The results from the current study indicate that there might be something in the eccentric training regimen that affects the area with neovascularisation. It is difficult to explain exactly how the eccentric exercises have influence on the area with neovessels, but using dynamic ultrasound and colour Doppler examination we have demonstrated that during the heel-drop the flow in the neovessels is stopped, whilst in the resting position there is flow again (Fig. 1a, b). Theoretically, if the flow is stopped 180 times/day (the eccentric program consists of 180 repetitions/day), this might, directly or indirectly, hurt the neovessels and accompanying nerves. Also, the neovessels and nerves travel from the soft tissue outside the ventral part of the tendon, into the area with tendinosis where the tissue is more dense and hard, possibly increasing the risk for injury. It is tempting to believe that the frequently severe pain these patients experience, especially during the first 2 weeks of treatment, might be a result of nerve damage.

The limitation of this study is that it is non-controlled.

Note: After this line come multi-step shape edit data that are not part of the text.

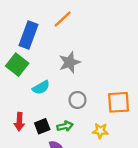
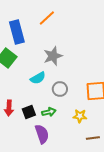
blue rectangle: (28, 35) -> (17, 32), turned -35
cyan semicircle: (41, 87) -> (38, 78), moved

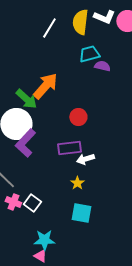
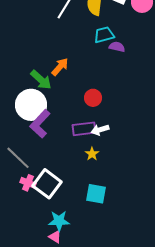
orange arrow: (45, 86) -> (60, 67), size x0.7
white arrow: (85, 159) -> (100, 130), moved
yellow star: (77, 183) -> (92, 154), moved
white square: (32, 203) -> (47, 184), size x1.6

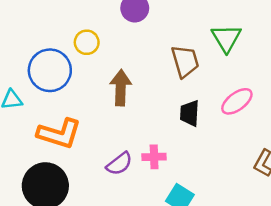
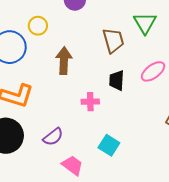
pink cross: (154, 157) -> (90, 102), moved
purple semicircle: (119, 164) -> (53, 137), moved

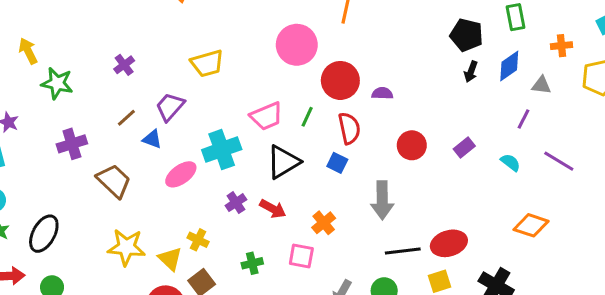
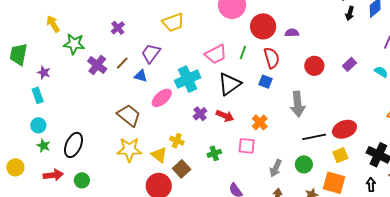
purple cross: (72, 144) -> (97, 65), moved, turned -30
brown trapezoid: (114, 181) -> (129, 115), moved

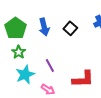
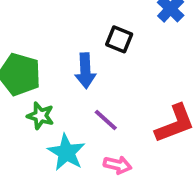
blue arrow: (44, 27) -> (85, 71), moved, turned 30

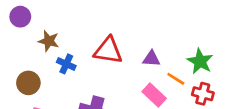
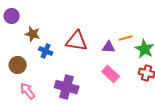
orange line: (176, 79) -> (126, 38), moved, turned -48

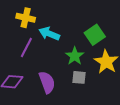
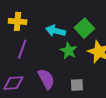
cyan arrow: (49, 34) -> (56, 31), moved
gray square: (79, 77) -> (77, 85), moved

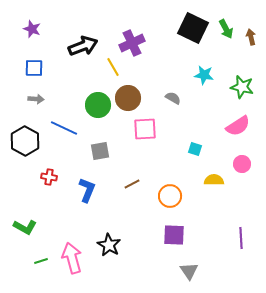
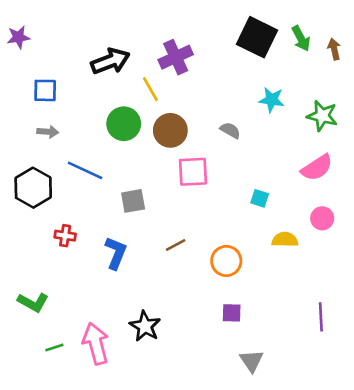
purple star: (32, 29) -> (18, 37), moved, turned -30
green circle: (98, 105) -> (124, 124), moved
purple square: (174, 235) -> (232, 313), size x0.7

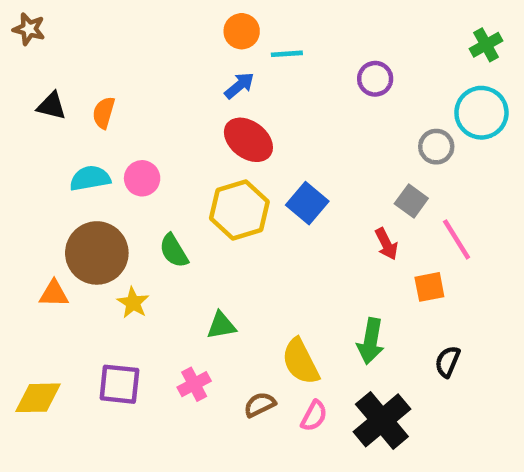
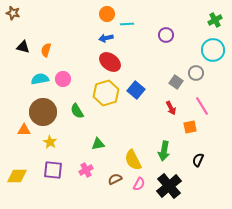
blue arrow: (239, 86) -> (106, 38), turned -152
gray circle: (436, 147) -> (196, 73), moved
gray square: (411, 201) -> (176, 82), moved
yellow star: (133, 303) -> (50, 142), moved

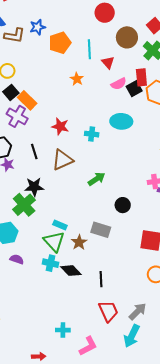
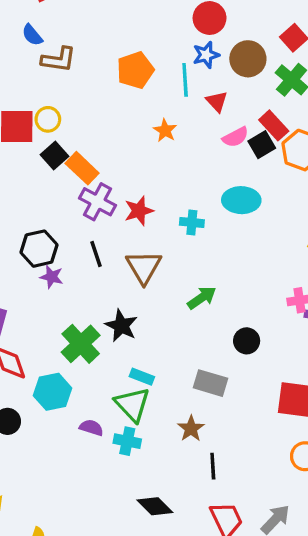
blue star: (38, 27) -> (206, 55), moved
red rectangle: (141, 77) -> (274, 125), turned -36
purple cross: (17, 116) -> (98, 202), moved
red star: (60, 126) -> (139, 211), turned -30
brown triangle: (62, 160) -> (144, 267), turned -35
black star: (34, 187) -> (121, 326), moved, turned 30
brown star: (79, 242) -> (191, 429), moved
purple semicircle: (17, 259) -> (91, 428), moved
black diamond: (71, 271) -> (155, 506), moved

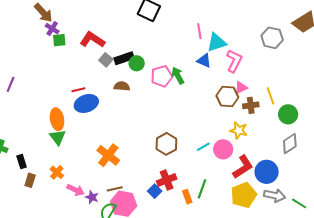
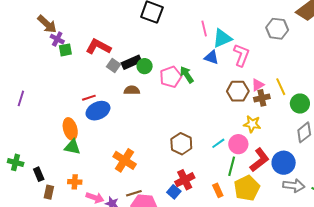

However, the patients in this study had had a long duration of pain symptoms, and all had tried rest as a treatment, and therefore it was not ethically correct to have a control group that were resting. Furthermore, at the time for the study, there was no other active treatment model designed for ultrasonographically and clinically-verified mid-portion Achilles tendinosis, and showing good clinical results, that could have been used as a comparative treatment model.

In conclusion, we would like to raise the theory that the good clinical effects demonstrated with painful eccentric calf-muscle training, on the pain in chronic mid-portion Achilles tendinosis, might be mediated through action on the area with neovascularisation.